The rise of a new hope

I’ve been to the March for Life  many times over the years, but this year I was particularly struck by the eye-popping contrast between the attitudes of the pro-life participants and of the few pro-aborts that appeared along the way. Never had I noticed such a dichotomy between the joy and hope in the pro-life movement and the bitterness, anger and pain felt by those who call themselves pro-choice.

The night before the March, as we gathered in joyful and hopeful prayer at the Human Rights Monument, a heckler from across the street couldn’t stop himself from screaming, so deep was his anger. He screamed that he wished that our mothers had aborted all of us.  Essentially, that means he wishes we were dead. In return, we added an intercession for him in our prayer service.

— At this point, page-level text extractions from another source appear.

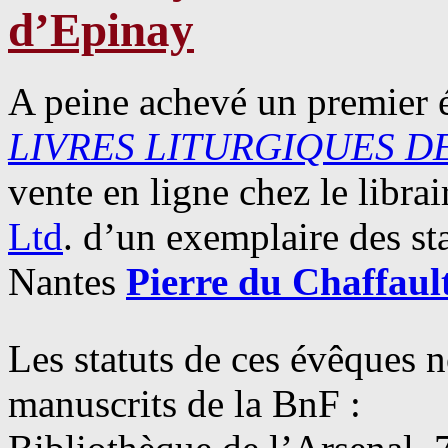
d’Epinay
A peine achevé un premier é
LIVRES LITURGIQUES D
vente en ligne chez le libra
Ltd
. d’un exemplaire des s
Nantes
Pierre du Chaffaul
Les statuts de ces évêques 
manuscrits de la BnF :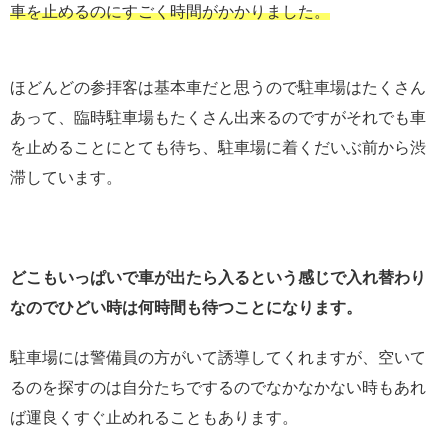
車を止めるのにすごく時間がかかりました。
ほどんどの参拝客は基本車だと思うので駐車場はたくさん
あって、臨時駐車場もたくさん出来るのですがそれでも車
を止めることにとても待ち、駐車場に着くだいぶ前から渋
滞しています。
どこもいっぱいで車が出たら入るという感じで入れ替わり
なのでひどい時は何時間も待つことになります。
駐車場には警備員の方がいて誘導してくれますが、空いて
るのを探すのは自分たちでするのでなかなかない時もあれ
ば運良くすぐ止めれることもあります。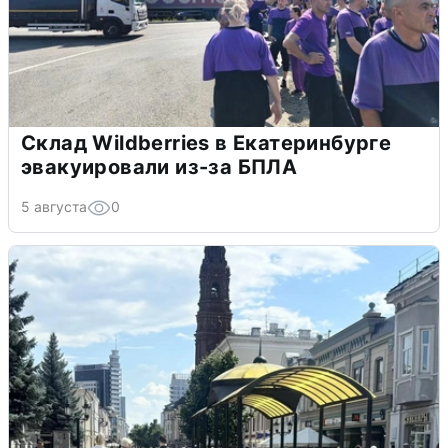
Склад Wildberries в Екатеринбурге
эвакуировали из-за БПЛА
5 августа
0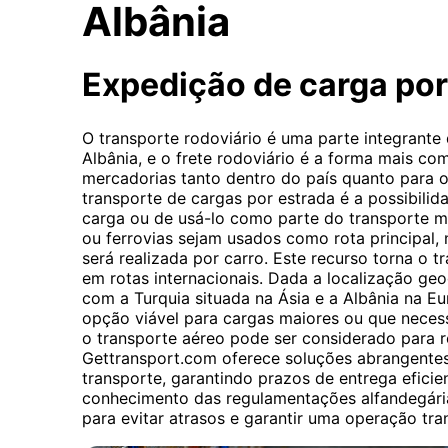
Albânia
Expedição de carga po
O transporte rodoviário é uma parte integrante
Albânia, e o frete rodoviário é a forma mais c
mercadorias tanto dentro do país quanto para o 
transporte de cargas por estrada é a possibilida
carga ou de usá-lo como parte do transporte 
ou ferrovias sejam usados ​​como rota principal,
será realizada por carro. Este recurso torna o t
em rotas internacionais. Dada a localização geo
com a Turquia situada na Ásia e a Albânia na E
opção viável para cargas maiores ou que neces
o transporte aéreo pode ser considerado para r
Gettransport.com oferece soluções abrangente
transporte, garantindo prazos de entrega eficie
conhecimento das regulamentações alfandegária
para evitar atrasos e garantir uma operação tran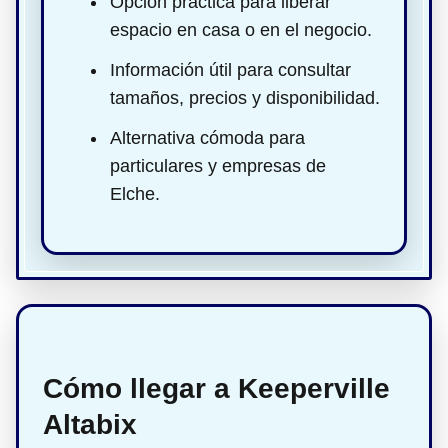
Opción práctica para liberar
espacio en casa o en el negocio.
Información útil para consultar
tamaños, precios y disponibilidad.
Alternativa cómoda para
particulares y empresas de
Elche.
Cómo llegar a Keeperville
Altabix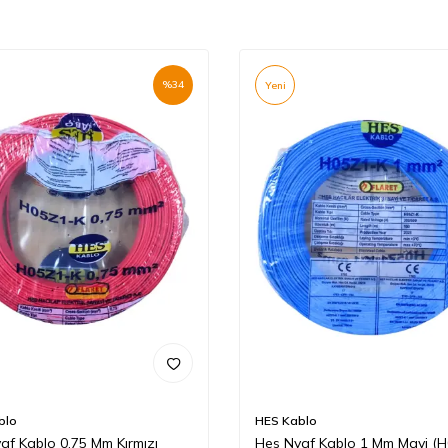
%
34
Yeni
blo
HES Kablo
af Kablo 0,75 Mm Kırmızı
Hes Nyaf Kablo 1 Mm Mavi (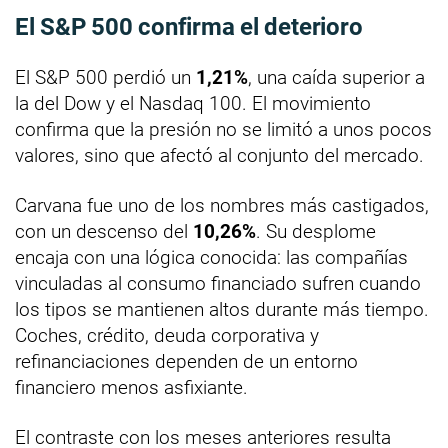
El S&P 500 confirma el deterioro
El S&P 500 perdió un
1,21%
, una caída superior a
la del Dow y el Nasdaq 100. El movimiento
confirma que la presión no se limitó a unos pocos
valores, sino que afectó al conjunto del mercado.
Carvana fue uno de los nombres más castigados,
con un descenso del
10,26%
. Su desplome
encaja con una lógica conocida: las compañías
vinculadas al consumo financiado sufren cuando
los tipos se mantienen altos durante más tiempo.
Coches, crédito, deuda corporativa y
refinanciaciones dependen de un entorno
financiero menos asfixiante.
El contraste con los meses anteriores resulta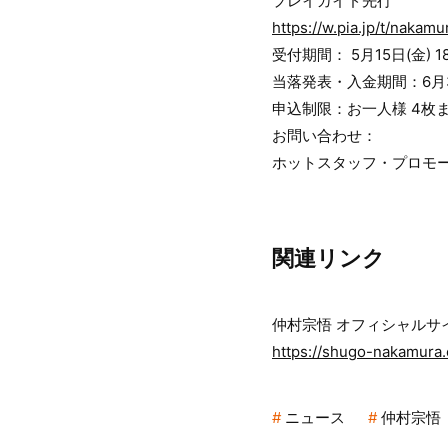
プレイガイド先行
https://w.pia.jp/t/nakam
受付期間： 5月15日(金) 18:
当落発表・入金期間：6月3日(
申込制限：お一人様 4枚
お問い合わせ：
ホットスタッフ・プロモーション 0
関連リンク
仲村宗悟 オフィシャルサ
https://shugo-nakamura
ニュース
仲村宗悟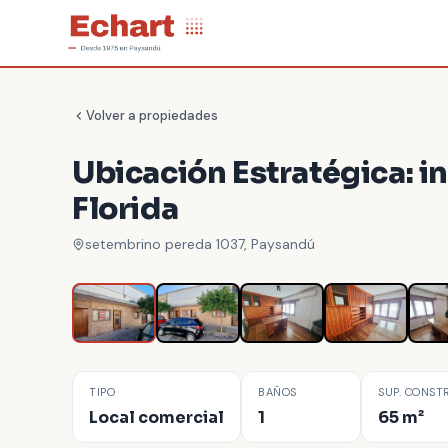
Volver a propiedades
Ubicación Estratégica: i
Florida
setembrino pereda 1037, Paysandú
TIPO
BAÑOS
SUP. CONST
Local comercial
1
65 m²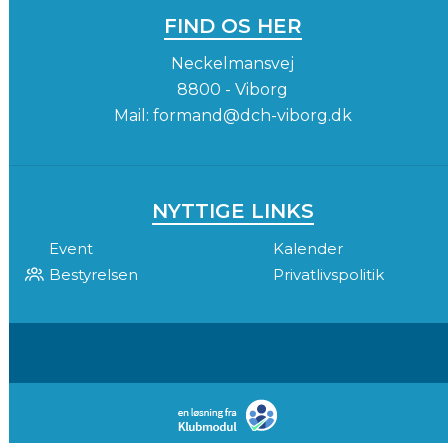
FIND OS HER
Neckelmansvej
8800 - Viborg
Mail:
formand@dch-viborg.dk
NYTTIGE LINKS
Event
Kalender
Bestyrelsen
Privatlivspolitik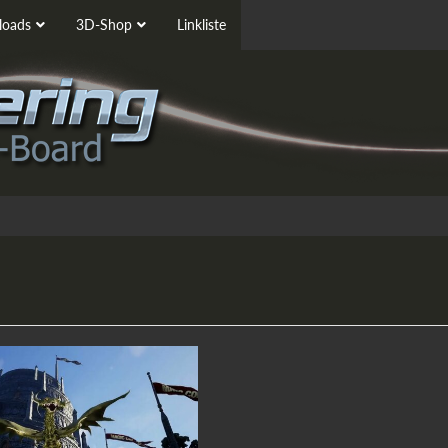
oads
3D-Shop
Linkliste
“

During the March, as we arrived at the corner of Elgin and Lisgar streets, there were a few dozen pro-aborts with signs, just like last year. They were angry and vulgar in the way they behaved as we passed by. Everything they said and chanted was about me, me, me. My rights. My body. My ovaries. So self-centred and self-absorbed. They scream for their own rights, while we stand up for the rights of others, not our own.  Such a contrast.  I felt sorry for them.

As the March continued, we turned the corner at Bank and Laurier.  On the sidewalk, was a young lady of about 20 years old. When she saw us, she literally went hysterical. There’s no other way to describe it. I’m not exaggerating. She was screaming at the top of her voice, waving her hands, pacing up and down, on the verge of crying, extremely anxious and disconcerted. I suspect that she’s had a bad experience with abortion and is in need of deep healing. I pray for her.

Two blocks further north, when we reached Albert Street, there was another young lady standing by herself with a coffee in one hand and her middle finger sticking out prominently on her other hand.  She didn’t say anything, she just stood there and offered everybody her finger.  Even as young kids were walking by her and staring at her finger, she didn’t have the decency to pull it down. Suddenly, a man in the March screamed to her “We love you too!  Would you like a hug?”  The young lady didn’t know how to respond.

My friends, the momentum is shifting.  Even as our adversaries show persistence and resilience in defending their cause, we can read in their attitude and body language that they are deeply wounded. Their destructive “choices” have taken a toll on them. Many of them are bruised, battered, desperate. That’s not a sustainable position.  As they abort and contracept themselves into oblivion, their numbers will dwindle with every passing generation.

More importantly, we know that Christ will triumph in the end, even if it takes 1 million years. So we have the assurance of being on the winning side. That’s something to be very hopeful about.